Seharusnya pemerintah memiliki rancangan pembangunan industri sekaligus mampu memperkerjakan rakyat dan mensejahterakan mereka. Namun dalam sistem kapitalisme, negara lemah dan kecil memang diproyeksi untuk berfungsi minimalis. Pemerintah hanya berperan sebagai regulator yang memuluskan kepentingan para kapitalis dan negara besar. Negara seperti tidak memiliki visi untuk menjadi negara yang berdaulat dan membangun ekonomi yang kuat.
Sangat berbeda dari sistem Islam. Sistem Islam dengan seluruh hukum-hukum syariah memiliki politik industri yang sangat jelas. Islam memberi prinsip-prinsip yang bisa dijabarkan dalam langkah-langkah riil. Dalam sistem Islam negara harus mentarget pembangunan industri berat. Industri berat adalah industri yang memproduksi mesin-mesin, alat-alat berat, moda transportasi dan instalasi-instalasi.

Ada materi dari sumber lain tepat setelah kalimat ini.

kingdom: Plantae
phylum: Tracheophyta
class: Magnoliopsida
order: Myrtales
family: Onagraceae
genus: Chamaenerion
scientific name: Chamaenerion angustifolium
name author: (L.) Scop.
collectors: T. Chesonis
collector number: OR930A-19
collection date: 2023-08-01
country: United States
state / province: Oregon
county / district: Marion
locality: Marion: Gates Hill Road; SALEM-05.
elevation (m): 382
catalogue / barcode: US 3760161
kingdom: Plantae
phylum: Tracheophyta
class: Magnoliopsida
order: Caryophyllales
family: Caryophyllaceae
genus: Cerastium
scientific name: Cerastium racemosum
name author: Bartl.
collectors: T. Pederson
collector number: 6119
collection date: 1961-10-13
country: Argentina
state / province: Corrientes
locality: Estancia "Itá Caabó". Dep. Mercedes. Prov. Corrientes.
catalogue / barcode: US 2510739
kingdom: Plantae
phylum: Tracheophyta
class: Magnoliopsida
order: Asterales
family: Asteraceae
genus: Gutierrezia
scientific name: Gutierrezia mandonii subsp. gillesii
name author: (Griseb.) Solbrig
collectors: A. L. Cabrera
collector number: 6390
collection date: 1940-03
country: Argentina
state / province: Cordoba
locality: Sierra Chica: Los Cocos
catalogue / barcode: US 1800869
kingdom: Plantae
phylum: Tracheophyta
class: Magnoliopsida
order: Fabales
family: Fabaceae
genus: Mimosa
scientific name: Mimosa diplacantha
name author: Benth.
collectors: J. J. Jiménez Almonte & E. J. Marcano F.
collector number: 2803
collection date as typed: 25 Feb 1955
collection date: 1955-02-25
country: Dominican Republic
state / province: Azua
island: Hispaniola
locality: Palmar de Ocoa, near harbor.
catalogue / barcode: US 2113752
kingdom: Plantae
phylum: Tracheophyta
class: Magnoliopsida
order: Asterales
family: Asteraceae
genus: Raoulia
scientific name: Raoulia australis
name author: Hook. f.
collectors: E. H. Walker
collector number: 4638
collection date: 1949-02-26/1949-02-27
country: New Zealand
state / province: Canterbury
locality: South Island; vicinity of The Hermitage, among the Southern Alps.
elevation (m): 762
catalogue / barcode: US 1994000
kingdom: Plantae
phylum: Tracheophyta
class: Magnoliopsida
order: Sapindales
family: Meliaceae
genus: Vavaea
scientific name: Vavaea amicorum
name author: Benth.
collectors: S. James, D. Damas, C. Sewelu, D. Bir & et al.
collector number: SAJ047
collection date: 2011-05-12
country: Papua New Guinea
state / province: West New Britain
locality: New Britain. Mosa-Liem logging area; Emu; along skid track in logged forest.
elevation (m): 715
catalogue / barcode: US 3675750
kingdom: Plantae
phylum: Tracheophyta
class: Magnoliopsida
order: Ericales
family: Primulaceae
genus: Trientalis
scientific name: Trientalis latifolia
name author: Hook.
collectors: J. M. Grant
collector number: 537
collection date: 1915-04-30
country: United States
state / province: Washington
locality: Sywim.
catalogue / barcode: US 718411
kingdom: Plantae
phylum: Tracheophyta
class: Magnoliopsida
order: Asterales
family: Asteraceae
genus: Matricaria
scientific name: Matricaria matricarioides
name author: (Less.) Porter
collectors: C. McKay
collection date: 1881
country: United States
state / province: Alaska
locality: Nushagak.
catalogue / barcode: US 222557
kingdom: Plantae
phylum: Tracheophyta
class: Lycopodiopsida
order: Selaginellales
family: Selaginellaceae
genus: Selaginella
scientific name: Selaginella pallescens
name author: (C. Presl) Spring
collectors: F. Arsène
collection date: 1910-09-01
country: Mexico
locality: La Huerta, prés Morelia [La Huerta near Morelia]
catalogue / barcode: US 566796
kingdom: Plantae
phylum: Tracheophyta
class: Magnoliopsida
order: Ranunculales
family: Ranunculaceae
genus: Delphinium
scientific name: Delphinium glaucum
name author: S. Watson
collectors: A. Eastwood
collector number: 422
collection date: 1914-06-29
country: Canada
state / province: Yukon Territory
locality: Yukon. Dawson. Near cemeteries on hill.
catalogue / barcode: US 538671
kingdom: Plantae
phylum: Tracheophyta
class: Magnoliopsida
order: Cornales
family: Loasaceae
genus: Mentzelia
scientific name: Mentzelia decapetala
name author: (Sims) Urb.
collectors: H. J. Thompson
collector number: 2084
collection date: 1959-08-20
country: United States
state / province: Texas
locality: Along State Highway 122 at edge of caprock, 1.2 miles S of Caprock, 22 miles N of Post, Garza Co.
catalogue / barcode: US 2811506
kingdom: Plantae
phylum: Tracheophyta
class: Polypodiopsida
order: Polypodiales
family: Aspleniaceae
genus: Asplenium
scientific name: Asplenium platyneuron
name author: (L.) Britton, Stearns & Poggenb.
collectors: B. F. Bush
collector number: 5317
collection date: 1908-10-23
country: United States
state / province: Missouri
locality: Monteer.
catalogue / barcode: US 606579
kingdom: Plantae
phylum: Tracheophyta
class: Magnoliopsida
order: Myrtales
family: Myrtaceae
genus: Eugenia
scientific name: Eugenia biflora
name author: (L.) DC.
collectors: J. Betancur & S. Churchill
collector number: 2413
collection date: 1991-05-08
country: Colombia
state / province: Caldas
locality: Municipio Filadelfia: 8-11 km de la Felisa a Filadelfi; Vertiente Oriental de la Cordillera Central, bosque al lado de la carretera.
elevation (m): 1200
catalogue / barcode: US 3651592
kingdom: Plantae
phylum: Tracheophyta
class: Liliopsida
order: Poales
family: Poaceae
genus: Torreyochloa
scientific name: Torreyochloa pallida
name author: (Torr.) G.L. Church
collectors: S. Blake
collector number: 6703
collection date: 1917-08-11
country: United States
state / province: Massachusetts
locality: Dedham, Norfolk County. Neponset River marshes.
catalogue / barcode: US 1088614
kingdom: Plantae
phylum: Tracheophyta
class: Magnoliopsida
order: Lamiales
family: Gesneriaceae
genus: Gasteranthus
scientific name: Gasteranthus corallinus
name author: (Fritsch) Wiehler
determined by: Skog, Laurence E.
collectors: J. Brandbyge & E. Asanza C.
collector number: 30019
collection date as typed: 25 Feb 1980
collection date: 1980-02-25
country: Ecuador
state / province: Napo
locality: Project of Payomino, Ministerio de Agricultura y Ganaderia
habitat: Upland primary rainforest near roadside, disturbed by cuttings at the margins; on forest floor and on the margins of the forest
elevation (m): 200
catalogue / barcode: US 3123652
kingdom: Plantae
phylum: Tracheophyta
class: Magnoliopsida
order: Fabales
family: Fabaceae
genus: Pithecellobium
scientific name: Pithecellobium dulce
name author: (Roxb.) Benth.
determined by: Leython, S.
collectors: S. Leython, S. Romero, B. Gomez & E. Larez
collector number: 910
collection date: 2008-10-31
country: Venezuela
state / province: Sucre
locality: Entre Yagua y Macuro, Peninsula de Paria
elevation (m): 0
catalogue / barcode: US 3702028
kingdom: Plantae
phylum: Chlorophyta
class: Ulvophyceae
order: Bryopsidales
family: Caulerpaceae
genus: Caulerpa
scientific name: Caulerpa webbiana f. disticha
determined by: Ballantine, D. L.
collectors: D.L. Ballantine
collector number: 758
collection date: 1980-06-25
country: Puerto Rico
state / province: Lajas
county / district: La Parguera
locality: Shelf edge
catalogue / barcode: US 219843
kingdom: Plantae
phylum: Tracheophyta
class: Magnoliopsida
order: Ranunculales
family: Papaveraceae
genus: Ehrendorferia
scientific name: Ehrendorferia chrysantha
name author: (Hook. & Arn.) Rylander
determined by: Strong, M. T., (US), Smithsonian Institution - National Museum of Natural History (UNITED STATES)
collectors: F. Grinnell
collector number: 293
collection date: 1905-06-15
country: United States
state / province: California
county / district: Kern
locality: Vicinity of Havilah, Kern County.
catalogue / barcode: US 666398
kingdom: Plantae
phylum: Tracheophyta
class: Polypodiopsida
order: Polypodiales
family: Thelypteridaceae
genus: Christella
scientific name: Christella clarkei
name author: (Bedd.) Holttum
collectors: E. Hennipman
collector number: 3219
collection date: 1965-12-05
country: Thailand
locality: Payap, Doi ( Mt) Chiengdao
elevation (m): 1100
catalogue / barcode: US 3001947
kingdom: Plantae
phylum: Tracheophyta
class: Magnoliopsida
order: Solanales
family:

Penguasaan industri berat akan memungkinkan tumbuhnya industri besar, menengah dan kecil. Dengan kata lain industri berat adalah penopang tumbuhnya industri lainnya dari segi penyediaan alat dan mesin teknologi. Jadi bukan tahapan kebalikannya yaitu dari industri kecil menuju industri besar atau berat. Tahapan ini justru tidak realistis. Itulah sebabnya mengapa negara berkembang tetap tidak bisa menjadi negara industri maju. Karena mereka tidak memiliki visi industri berat sebagai awal yang mutlak.
Pembangunan industri berat ini juga sejalan dengan hukum syariat berkaitan dengan kewajiban negara untuk mengelola aset-aset strategis kekayaan sumber daya alam kepemilikan umum. Negara wajib mengelola barang tambang yang depositnya melimpah dan sumber-sumber energi.
Hasil pengelolaan aset strategis industri tambang atau bahan energi bisa dijual kepada rakyat untuk memasok bahan baku pada industri yang bisa dimiliki pribadi atau kelompok seperti industri perkakas rumah tangga atau bahan bangunan. Pemasukan dari hasil penjualan menjadi pemasukan baitul mal di pos kepemilikan umum dan dibelanjakan untuk kepentingan rakyat seperti membiayai pendidikan dan kesehatan.
Semua level industri ini berjalan dalam prinsip perang. Artinya semua industri ini siap setiap saat untuk memasok kebutuhan perang dan mengalihkan semua hasil pabriknya untuk kebutuhan perang. Ini adalah standar tinggi untuk jaminan dan kekuatan ekonomi yang harus dicapai negara. Jika dalam perang saja mampu berproduksi, apatah lagi dalam kondisi damai atau normal.
Alih-alih tergantung dan dijajah secara ekonomi oleh negara lain, justru sistem Islam membuat negara tampil mandiri dan berdaulat. Negara menjalankan peran sebagai roin, pemelihara urusan dan kepentingan rakyat termasuk dalam hubungan perdagangan luar negeri. Negara juga tidak tergantung dengan investasi asing dan permodalan (perbankan) asing. Negara bisa meminjamkan modal usaha pada rakyat.
Daya beli rakyat meningkat dalam iklim usaha yang kondusif. Rakyat akan diberdayakan sekaligus sejahtera dalam sistem Islam. Wallahu a’lam bis shawab.